Oczywiście rubaszny Amerykanin nie wymienia ich z nazw, bo co to byłaby za niespodzianka, ale zapewnie, że fani Nintendo mają na co czekać. W końcu za to płacą mu ciężki hajs. Nie dziwota, że zawsze uśmiecha się od ucha do ucha.
Nintendo Switch. Rozwiązywanie problemów
W rozmowie z Fox News, Reggie przekonuje, że jest na co czekać, nie mówiąc w zasadzie nic. Ot, sztuka marketingowej paplaniny w najwyższej formie.
E3 to wielki czas dla Nintendo. Na każde targi patrzymy jako okazję do opowiedzenie swojej historii. I w tym roku będziemy mieli wielkie E3. Pokażemy się z różnorodnym portfolio gier.

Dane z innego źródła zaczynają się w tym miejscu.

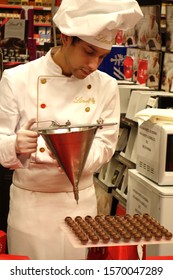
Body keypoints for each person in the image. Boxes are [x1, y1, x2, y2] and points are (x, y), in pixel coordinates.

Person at [0, 0, 142, 260]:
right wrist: (15, 145)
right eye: (89, 52)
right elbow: (1, 140)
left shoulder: (107, 86)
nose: (94, 65)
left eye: (102, 56)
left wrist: (74, 156)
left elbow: (107, 144)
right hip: (31, 206)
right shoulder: (17, 79)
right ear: (66, 38)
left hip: (81, 206)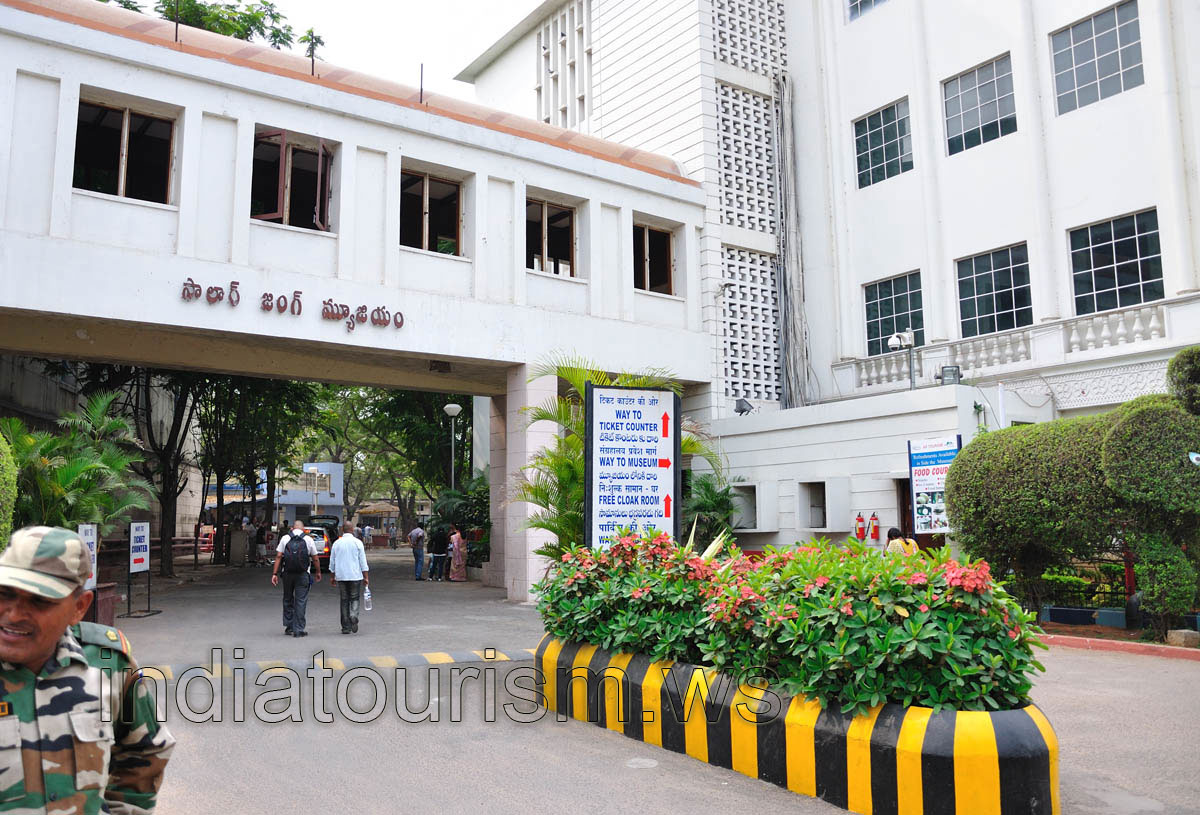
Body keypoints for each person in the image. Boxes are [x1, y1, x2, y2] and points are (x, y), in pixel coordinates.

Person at [0, 526, 175, 811]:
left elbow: (144, 751)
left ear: (79, 607)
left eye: (39, 600)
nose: (15, 614)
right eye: (5, 593)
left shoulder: (108, 662)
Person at [271, 519, 322, 637]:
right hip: (303, 574)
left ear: (292, 528)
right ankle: (298, 629)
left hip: (287, 574)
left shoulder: (285, 538)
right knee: (301, 601)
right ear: (303, 529)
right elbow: (315, 558)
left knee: (288, 599)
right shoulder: (308, 539)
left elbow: (278, 556)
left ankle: (289, 627)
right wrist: (318, 571)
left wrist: (274, 574)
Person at [329, 521, 369, 634]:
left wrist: (332, 577)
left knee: (344, 600)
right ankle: (353, 615)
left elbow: (332, 562)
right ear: (352, 530)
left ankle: (346, 627)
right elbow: (363, 562)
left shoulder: (337, 543)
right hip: (355, 575)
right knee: (354, 597)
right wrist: (366, 577)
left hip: (341, 576)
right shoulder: (358, 543)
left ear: (342, 530)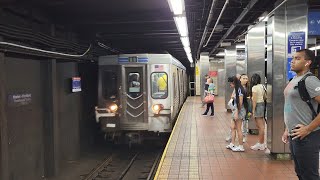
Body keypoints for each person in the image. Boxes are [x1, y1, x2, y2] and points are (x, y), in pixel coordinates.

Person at [282, 49, 320, 180]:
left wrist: (308, 129)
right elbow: (291, 106)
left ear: (307, 62)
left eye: (297, 58)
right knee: (301, 173)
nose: (292, 61)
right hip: (295, 134)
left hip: (307, 136)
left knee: (310, 175)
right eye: (293, 58)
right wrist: (287, 128)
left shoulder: (310, 80)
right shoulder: (294, 79)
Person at [226, 76, 248, 152]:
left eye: (230, 84)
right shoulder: (237, 88)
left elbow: (240, 102)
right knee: (232, 127)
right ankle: (232, 143)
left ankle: (241, 146)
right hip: (236, 109)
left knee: (238, 129)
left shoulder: (240, 89)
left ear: (234, 83)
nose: (230, 86)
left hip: (239, 110)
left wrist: (237, 113)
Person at [250, 73, 266, 150]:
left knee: (260, 127)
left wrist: (253, 110)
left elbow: (254, 100)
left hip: (258, 106)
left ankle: (261, 143)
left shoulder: (254, 88)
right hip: (262, 105)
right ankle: (262, 143)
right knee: (261, 125)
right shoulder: (262, 86)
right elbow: (265, 96)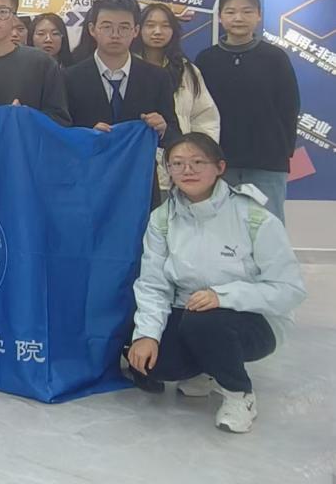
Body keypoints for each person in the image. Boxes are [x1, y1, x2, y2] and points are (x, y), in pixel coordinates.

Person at [127, 133, 306, 433]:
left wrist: (222, 296)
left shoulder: (254, 216)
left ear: (220, 167)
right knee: (155, 360)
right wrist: (146, 335)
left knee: (205, 323)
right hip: (192, 314)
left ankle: (239, 394)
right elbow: (153, 284)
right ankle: (206, 368)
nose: (187, 170)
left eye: (198, 162)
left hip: (254, 320)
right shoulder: (162, 219)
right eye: (177, 163)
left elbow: (290, 289)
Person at [195, 0, 299, 222]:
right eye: (230, 12)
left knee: (267, 227)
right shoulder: (206, 59)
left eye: (247, 12)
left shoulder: (275, 58)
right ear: (220, 17)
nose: (238, 18)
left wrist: (283, 151)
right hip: (218, 161)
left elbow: (289, 108)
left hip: (267, 162)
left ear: (258, 16)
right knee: (219, 226)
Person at [64, 0, 178, 206]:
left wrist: (162, 129)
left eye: (124, 27)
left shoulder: (157, 77)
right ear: (92, 29)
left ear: (135, 31)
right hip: (87, 183)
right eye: (107, 27)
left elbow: (174, 135)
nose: (115, 34)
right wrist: (86, 135)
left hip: (139, 184)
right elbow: (61, 134)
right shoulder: (69, 78)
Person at [134, 3, 221, 193]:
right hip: (134, 169)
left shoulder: (187, 71)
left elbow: (205, 116)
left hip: (180, 170)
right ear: (137, 29)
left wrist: (196, 156)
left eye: (165, 25)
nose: (158, 31)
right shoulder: (126, 67)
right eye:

Za pewnik możemy wziąć tutaj konkretny gameplay z Super Mario Odyssey, który bankowo zrobi dobrze nie tylko zaciekłym entuzjastom Ninny, ale jak zwykle najbardziej ekscytują dzikie spekulacje. Nowy Metroid, wielki powrót w chwale F-Zero, a może jakieś zrywające czapkę exy od third-party? Chciałbym.